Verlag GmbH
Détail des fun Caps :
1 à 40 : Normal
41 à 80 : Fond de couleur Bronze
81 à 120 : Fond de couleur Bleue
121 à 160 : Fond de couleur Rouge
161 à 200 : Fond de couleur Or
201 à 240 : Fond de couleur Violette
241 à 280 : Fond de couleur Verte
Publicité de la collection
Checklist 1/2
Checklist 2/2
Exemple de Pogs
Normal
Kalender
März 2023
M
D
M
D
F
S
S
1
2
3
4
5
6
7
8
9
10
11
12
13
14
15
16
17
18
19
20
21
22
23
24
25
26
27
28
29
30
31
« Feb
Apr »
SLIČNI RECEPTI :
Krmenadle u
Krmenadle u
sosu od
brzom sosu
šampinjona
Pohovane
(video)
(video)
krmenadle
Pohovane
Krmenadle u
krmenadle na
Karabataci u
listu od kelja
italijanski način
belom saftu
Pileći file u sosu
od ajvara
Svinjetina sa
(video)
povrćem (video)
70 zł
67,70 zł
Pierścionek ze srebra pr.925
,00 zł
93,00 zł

---

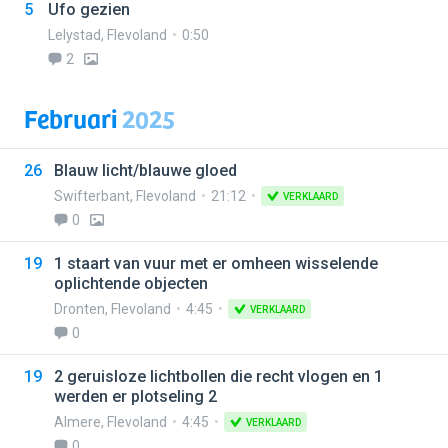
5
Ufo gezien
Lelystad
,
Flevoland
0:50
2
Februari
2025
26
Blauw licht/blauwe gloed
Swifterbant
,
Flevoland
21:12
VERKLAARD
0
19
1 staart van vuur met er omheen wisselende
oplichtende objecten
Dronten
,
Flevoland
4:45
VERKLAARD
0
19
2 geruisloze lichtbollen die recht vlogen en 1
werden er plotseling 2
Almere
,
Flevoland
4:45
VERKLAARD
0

...

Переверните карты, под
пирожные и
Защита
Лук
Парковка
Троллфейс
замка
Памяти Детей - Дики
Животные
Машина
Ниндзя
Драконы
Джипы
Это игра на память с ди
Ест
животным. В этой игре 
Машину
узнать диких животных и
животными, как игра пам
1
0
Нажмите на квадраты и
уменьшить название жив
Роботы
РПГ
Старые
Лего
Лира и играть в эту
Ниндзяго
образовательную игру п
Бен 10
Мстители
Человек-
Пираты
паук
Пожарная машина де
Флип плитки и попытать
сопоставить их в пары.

**What is required:**
When a line among the entries contains "Fond", pull that line out.

**Result for this exercise:**
41 à 80 : Fond de couleur Bronze
81 à 120 : Fond de couleur Bleue
121 à 160 : Fond de couleur Rouge
161 à 200 : Fond de couleur Or
201 à 240 : Fond de couleur Violette
241 à 280 : Fond de couleur Verte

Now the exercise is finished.